We collected the fluorescence spectra from 3 different locations from the sample, as shown in     Figure 1(B).  Figure 1 (C) shows the spectrum from the microbeads (bead 1 and 2) contains multiple emission peaks which        correspond to 436, 476, 510, 580 and 670 nm. One important advantage is the good spatial (x, y) resolution from the uSight-2000. The emission spectrum collected from Bead 2 and background in Figure 1C are less than 5 µm apart with no spectral cross-talk is observed. In fact, we measured with NIST traceable reference standard all our uSight-2000 systems to show the achievable spatial resolution is less than or equal to 1µm[3] when using 100x objective lens.

In conclusion, uSight-2000 is UV-vis-NIR microspectroscopy that enables various spectroscopic measurements with high spatial selectivity ranging from colour, reflectance, absorption, transmission, emission (fluorescence) and scattering measurements. uSight-2000 is an affordable spectroscopy solution that can even be incorporated to your existing microscope to further strengthen your  research capability.

 

 

 

 

Reference:

[1] Nano Letters, 2014, 14, 4023-4029. [2] Nature communications, 2014, 5: 5361.

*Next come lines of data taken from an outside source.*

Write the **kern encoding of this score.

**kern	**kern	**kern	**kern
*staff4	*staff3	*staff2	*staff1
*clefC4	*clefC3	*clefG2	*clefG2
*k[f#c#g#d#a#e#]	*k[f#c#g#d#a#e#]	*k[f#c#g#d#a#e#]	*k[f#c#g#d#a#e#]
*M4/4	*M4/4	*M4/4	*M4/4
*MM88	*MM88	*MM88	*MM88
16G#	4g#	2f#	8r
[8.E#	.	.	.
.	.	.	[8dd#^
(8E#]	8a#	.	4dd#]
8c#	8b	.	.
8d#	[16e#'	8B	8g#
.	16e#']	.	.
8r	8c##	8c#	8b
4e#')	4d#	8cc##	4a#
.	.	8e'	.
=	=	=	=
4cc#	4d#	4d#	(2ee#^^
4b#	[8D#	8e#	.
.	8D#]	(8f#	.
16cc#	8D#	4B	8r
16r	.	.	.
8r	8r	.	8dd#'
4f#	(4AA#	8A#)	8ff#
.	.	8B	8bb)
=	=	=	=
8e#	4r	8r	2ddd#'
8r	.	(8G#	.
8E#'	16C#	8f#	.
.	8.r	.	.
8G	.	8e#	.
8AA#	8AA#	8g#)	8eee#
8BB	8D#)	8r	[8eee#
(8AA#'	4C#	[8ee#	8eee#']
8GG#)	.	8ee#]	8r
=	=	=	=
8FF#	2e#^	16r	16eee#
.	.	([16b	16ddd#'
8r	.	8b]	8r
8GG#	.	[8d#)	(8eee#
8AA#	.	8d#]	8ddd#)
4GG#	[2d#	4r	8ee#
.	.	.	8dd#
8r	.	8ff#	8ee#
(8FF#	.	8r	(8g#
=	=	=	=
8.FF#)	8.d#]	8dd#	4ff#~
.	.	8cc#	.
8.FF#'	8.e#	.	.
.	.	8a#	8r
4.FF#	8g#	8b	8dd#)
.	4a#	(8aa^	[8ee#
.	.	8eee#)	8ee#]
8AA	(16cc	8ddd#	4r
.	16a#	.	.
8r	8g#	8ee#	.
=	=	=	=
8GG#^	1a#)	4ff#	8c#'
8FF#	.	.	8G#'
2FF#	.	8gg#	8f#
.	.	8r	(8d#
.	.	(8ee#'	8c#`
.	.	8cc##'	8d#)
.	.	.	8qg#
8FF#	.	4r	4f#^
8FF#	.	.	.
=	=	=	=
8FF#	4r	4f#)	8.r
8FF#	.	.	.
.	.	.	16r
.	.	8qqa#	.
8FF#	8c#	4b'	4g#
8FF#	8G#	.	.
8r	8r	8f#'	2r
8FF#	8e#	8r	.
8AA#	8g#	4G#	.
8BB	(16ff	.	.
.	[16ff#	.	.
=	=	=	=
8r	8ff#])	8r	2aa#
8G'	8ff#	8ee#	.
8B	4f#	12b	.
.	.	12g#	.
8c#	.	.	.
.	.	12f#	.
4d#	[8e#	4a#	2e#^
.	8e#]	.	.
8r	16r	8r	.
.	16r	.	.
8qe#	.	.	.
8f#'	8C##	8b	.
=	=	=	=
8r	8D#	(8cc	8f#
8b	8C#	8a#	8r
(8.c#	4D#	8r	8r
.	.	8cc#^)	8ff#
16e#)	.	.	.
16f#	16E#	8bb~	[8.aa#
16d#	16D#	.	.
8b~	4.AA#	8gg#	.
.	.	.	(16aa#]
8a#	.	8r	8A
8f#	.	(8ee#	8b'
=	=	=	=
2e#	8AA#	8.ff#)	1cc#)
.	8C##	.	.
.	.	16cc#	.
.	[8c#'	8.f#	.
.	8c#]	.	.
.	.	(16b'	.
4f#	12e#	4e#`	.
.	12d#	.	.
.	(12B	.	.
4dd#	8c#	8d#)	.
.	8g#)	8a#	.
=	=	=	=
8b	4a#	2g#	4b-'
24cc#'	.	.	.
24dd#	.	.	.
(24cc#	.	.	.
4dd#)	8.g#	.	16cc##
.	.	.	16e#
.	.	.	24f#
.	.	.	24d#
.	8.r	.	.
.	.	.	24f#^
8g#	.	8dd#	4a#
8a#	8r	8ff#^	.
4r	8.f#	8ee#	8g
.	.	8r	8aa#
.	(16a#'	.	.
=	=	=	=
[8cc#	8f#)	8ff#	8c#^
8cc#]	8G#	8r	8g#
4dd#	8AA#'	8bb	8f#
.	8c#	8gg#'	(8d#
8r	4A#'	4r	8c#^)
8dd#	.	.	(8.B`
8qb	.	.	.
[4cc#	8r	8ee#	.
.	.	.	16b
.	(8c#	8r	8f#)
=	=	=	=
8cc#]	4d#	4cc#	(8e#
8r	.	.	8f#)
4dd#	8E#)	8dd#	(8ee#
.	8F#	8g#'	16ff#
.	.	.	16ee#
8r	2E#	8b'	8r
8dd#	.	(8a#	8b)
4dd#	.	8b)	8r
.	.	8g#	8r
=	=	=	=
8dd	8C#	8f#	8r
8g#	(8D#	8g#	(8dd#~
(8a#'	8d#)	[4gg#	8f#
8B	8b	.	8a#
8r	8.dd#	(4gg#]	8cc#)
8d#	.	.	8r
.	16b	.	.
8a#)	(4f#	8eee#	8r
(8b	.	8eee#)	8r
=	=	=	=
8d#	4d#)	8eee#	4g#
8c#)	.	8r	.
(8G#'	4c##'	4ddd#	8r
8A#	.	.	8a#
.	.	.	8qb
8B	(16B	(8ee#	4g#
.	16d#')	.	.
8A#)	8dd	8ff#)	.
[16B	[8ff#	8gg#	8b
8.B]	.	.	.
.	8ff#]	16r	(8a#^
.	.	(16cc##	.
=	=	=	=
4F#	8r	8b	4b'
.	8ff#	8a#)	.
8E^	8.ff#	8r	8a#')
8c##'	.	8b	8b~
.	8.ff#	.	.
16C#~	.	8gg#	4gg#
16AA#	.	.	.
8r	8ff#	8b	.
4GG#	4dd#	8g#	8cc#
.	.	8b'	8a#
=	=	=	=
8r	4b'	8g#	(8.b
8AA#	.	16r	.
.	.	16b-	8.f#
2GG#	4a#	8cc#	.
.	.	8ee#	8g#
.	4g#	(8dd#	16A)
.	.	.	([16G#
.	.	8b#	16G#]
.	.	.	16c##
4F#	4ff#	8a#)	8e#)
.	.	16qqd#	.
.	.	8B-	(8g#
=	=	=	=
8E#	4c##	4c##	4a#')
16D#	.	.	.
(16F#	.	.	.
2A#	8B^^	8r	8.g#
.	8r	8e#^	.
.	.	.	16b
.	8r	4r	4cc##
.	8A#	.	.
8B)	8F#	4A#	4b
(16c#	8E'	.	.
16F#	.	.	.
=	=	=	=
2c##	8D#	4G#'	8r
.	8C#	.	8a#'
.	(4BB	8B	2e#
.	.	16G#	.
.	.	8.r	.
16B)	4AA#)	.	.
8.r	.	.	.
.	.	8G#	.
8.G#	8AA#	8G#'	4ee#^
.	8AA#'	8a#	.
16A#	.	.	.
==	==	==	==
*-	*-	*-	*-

[3] Spatial resolution of each Microspectroscopy system will vary around 15-20% of the designed specification due to compounded   mechanical tolerance of lens and other components by the respective microscope manufacturer. Nevertheless, all our complete uSight-2000 system that comes complete with a microscope will be pre-calibrated with a NIST traceable standard to reflect the exact           dimension of our measurement spot against the available objective lens. Typically using a 100X lens on a Nikon microscope will yield a 1mm (+/-0.1 mm) measurement spot, whereas on an Olympus microscope with equivalent parts the spot will be 0.9um (+/-0.1 mm).